Denise Bevan, Palm Coast's chief of staff over infrastructure, will be the city's new interim city manager.
Bevan takes the place of Matt Morton, whose resignation was announced on the city's official website on May 27 and followed the May 18 resignation of Mayor Milissa Holland. The City Council approved the appointment of Bevan to the position by a 4-0 vote at its June 1 meeting.
Morton's contract requires 30-day notice for resignation, but the council voted unanimously to waive that requirement: Morton will stay on only as long as it takes the city to finalize a contract with Bevan.
Bevan, a longtime city of Palm Coast employee, was previously the city's administration coordinator and senior environmental planner. The proposal to appoint Bevan was put forward by Councilman Victor Barbosa, who wanted Morton out as soon as possible.
"I think the city’s ready to move on," Barbosa said.
Councilman Ed Danko was interested in the possibility of hiring Ronald McLemore, a former Winter Gardens city manager who'd contacted the city and offered to take the position.
"If you’re flying an airplane, you really need to be a pilot," Danko said, "and I would hate to see us put somebody in a position who's never done the city manger job, where they could possibly fail."
But other council members said they wanted to hire from within.
Council member Nick Klufas raised the possibility of appointing the city's fire chief, Jerry Forte. The council asked Forte to speak before making its decision.
But Forte backed Bevan, saying she was qualified and noting how familiar she is with the city's Strategic Action Plan.
"There is nobody in this city that is more intimate with that program than Denise Bevan," Forte said. "She brings a lot of ability to work with everybody within the organization. ... I think what we need now is some calm, some stability, stability, and the ability to take what we’ve got and move forward.”
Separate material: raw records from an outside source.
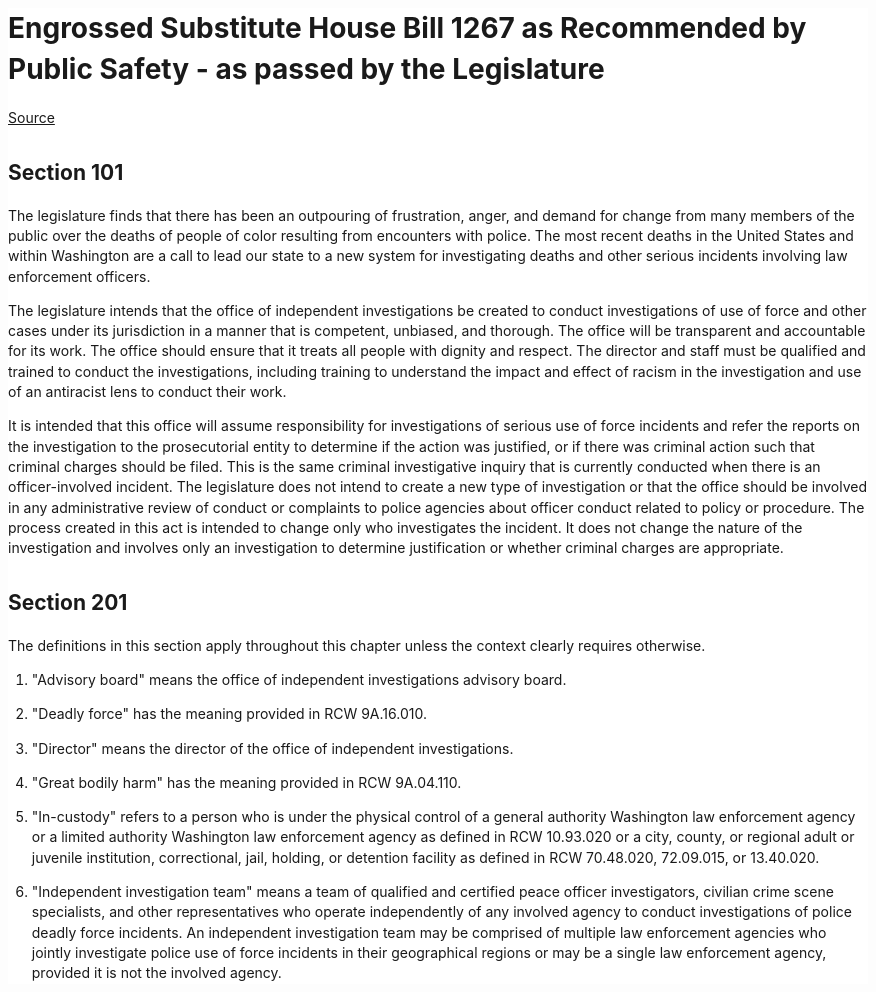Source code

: # Engrossed Substitute House Bill 1267 as Recommended by Public Safety - as passed by the Legislature

[Source](http://lawfilesext.leg.wa.gov/biennium/2021-22/Pdf/Bills/House%20Passed%20Legislature/1267-S.PL.pdf)
## Section 101
The legislature finds that there has been an outpouring of frustration, anger, and demand for change from many members of the public over the deaths of people of color resulting from encounters with police. The most recent deaths in the United States and within Washington are a call to lead our state to a new system for investigating deaths and other serious incidents involving law enforcement officers.

The legislature intends that the office of independent investigations be created to conduct investigations of use of force and other cases under its jurisdiction in a manner that is competent, unbiased, and thorough. The office will be transparent and accountable for its work. The office should ensure that it treats all people with dignity and respect. The director and staff must be qualified and trained to conduct the investigations, including training to understand the impact and effect of racism in the investigation and use of an antiracist lens to conduct their work.

It is intended that this office will assume responsibility for investigations of serious use of force incidents and refer the reports on the investigation to the prosecutorial entity to determine if the action was justified, or if there was criminal action such that criminal charges should be filed. This is the same criminal investigative inquiry that is currently conducted when there is an officer-involved incident. The legislature does not intend to create a new type of investigation or that the office should be involved in any administrative review of conduct or complaints to police agencies about officer conduct related to policy or procedure. The process created in this act is intended to change only who investigates the incident. It does not change the nature of the investigation and involves only an investigation to determine justification or whether criminal charges are appropriate.


## Section 201
The definitions in this section apply throughout this chapter unless the context clearly requires otherwise.

1. "Advisory board" means the office of independent investigations advisory board.

2. "Deadly force" has the meaning provided in RCW 9A.16.010.

3. "Director" means the director of the office of independent investigations.

4. "Great bodily harm" has the meaning provided in RCW 9A.04.110.

5. "In-custody" refers to a person who is under the physical control of a general authority Washington law enforcement agency or a limited authority Washington law enforcement agency as defined in RCW 10.93.020 or a city, county, or regional adult or juvenile institution, correctional, jail, holding, or detention facility as defined in RCW 70.48.020, 72.09.015, or 13.40.020.

6. "Independent investigation team" means a team of qualified and certified peace officer investigators, civilian crime scene specialists, and other representatives who operate independently of any involved agency to conduct investigations of police deadly force incidents. An independent investigation team may be comprised of multiple law enforcement agencies who jointly investigate police use of force incidents in their geographical regions or may be a single law enforcement agency, provided it is not the involved agency.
Councilman Eddie Branquinho, the acting mayor, asked to hear from Bevan herself. She said she was willing to accept the position.
"I’m here to serve the city of Palm Coast in any capacity necessary," Bevan said. "I would ask to better understand the terms and to work with each council member and our amazing team on what that looks like. With that, thank you and yes."
Morton had been hired in 2019. Just weeks before his resignation, he'd been granted a raise of $9,000 and received an average of 3.84 out of 5 on his annual performance evaluation.
CORRECTION: This story has been corrected to note that Bevan's most recent title was chief of staff over infrastructure.